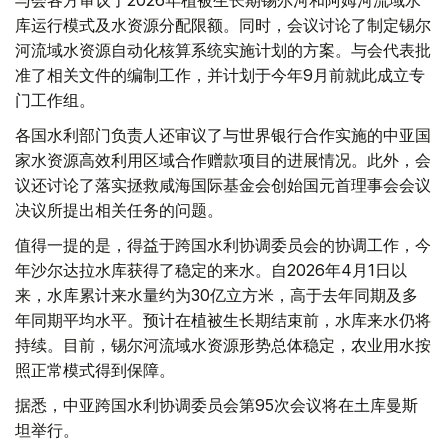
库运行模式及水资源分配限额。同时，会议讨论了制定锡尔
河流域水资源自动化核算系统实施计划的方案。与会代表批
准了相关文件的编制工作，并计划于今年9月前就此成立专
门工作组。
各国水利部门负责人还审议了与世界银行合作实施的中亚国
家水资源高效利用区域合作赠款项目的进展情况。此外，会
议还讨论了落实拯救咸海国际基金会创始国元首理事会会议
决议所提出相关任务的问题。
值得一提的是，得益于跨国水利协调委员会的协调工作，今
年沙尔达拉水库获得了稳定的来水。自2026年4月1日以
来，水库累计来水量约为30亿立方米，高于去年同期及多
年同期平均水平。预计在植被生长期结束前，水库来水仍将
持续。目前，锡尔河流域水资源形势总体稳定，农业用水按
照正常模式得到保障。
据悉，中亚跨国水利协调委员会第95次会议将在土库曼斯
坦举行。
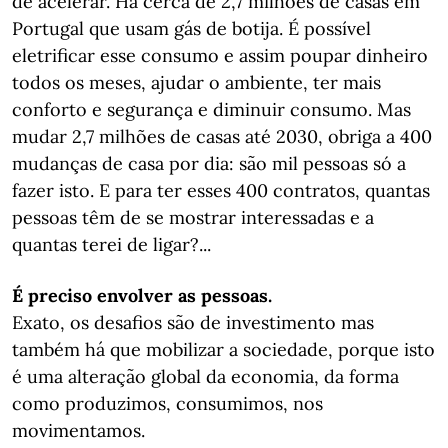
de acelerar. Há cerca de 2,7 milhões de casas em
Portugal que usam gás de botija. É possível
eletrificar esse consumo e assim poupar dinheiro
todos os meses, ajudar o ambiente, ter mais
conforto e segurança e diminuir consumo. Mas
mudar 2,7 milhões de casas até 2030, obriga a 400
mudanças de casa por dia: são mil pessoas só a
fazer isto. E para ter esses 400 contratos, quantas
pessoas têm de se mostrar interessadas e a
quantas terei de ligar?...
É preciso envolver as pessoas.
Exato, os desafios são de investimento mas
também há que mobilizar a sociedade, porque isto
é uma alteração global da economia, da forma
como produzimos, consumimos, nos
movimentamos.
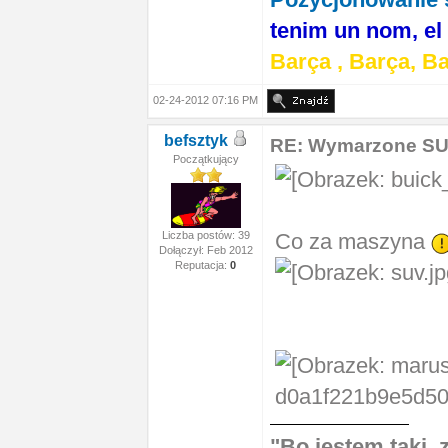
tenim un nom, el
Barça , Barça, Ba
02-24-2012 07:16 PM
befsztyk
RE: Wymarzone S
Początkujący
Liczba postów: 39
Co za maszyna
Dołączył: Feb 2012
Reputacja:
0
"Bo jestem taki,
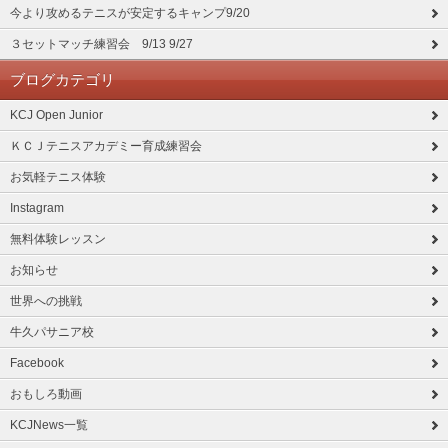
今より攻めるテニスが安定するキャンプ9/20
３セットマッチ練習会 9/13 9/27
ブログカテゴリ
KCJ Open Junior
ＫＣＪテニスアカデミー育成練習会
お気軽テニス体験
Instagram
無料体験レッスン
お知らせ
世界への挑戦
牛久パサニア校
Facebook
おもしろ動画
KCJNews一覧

+ + +

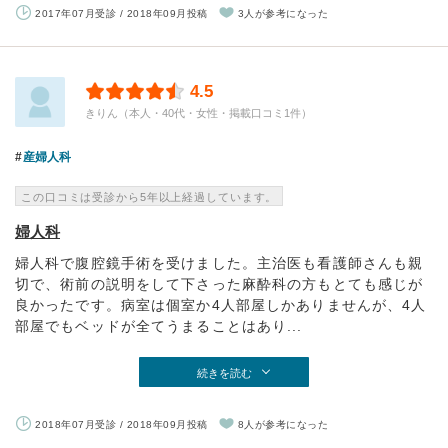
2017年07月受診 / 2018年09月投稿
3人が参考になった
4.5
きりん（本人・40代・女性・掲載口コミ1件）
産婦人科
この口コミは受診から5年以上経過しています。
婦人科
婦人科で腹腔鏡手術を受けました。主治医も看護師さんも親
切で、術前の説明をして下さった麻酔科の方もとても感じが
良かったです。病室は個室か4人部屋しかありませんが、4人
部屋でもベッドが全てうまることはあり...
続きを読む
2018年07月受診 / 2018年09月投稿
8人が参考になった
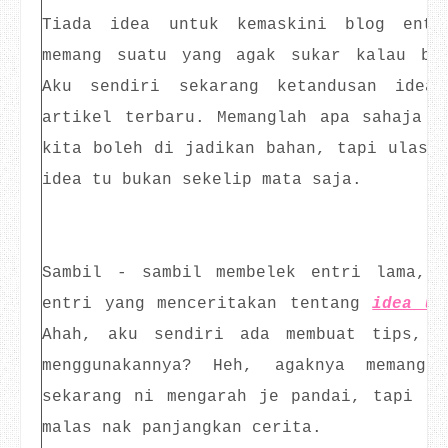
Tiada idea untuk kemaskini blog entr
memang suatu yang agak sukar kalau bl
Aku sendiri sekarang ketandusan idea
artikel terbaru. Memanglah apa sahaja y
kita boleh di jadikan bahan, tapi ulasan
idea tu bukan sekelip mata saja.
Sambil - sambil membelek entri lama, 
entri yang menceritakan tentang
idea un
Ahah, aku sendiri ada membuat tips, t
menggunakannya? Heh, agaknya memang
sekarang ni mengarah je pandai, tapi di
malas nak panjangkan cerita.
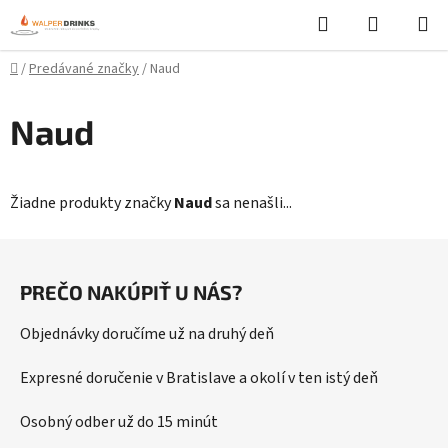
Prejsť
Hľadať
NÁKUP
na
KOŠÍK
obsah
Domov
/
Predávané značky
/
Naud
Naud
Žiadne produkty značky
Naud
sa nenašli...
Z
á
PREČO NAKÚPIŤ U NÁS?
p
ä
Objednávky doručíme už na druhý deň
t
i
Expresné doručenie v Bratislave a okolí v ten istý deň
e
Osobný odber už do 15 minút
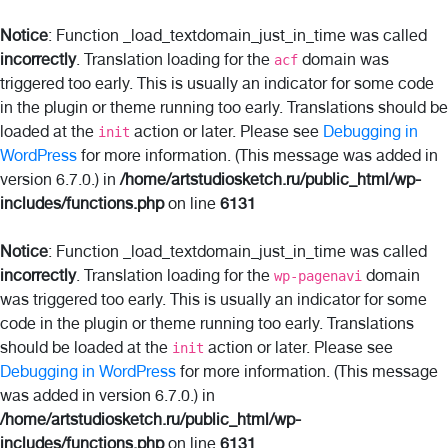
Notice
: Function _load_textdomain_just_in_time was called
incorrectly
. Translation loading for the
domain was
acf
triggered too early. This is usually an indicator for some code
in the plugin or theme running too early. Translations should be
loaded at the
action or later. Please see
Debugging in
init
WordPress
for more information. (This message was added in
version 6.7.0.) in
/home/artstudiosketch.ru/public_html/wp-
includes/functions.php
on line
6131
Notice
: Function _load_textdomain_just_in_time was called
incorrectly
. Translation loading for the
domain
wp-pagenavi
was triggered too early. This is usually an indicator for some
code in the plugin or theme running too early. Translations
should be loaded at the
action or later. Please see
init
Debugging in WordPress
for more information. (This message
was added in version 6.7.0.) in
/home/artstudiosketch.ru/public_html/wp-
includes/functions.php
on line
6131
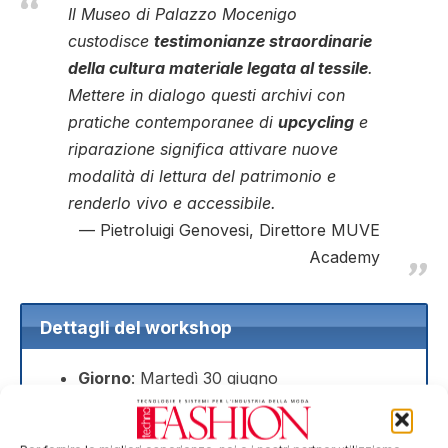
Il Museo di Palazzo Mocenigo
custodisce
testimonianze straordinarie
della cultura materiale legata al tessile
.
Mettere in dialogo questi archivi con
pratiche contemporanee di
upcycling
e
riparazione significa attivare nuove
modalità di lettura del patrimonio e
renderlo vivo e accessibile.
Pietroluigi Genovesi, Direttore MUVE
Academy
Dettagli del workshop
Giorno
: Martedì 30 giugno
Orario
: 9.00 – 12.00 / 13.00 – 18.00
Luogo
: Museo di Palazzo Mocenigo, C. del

+ + +

TASK STATEMENT: Lines of the data that include the string "milhões" are to be counted; report the total by itself.

RESULT: 2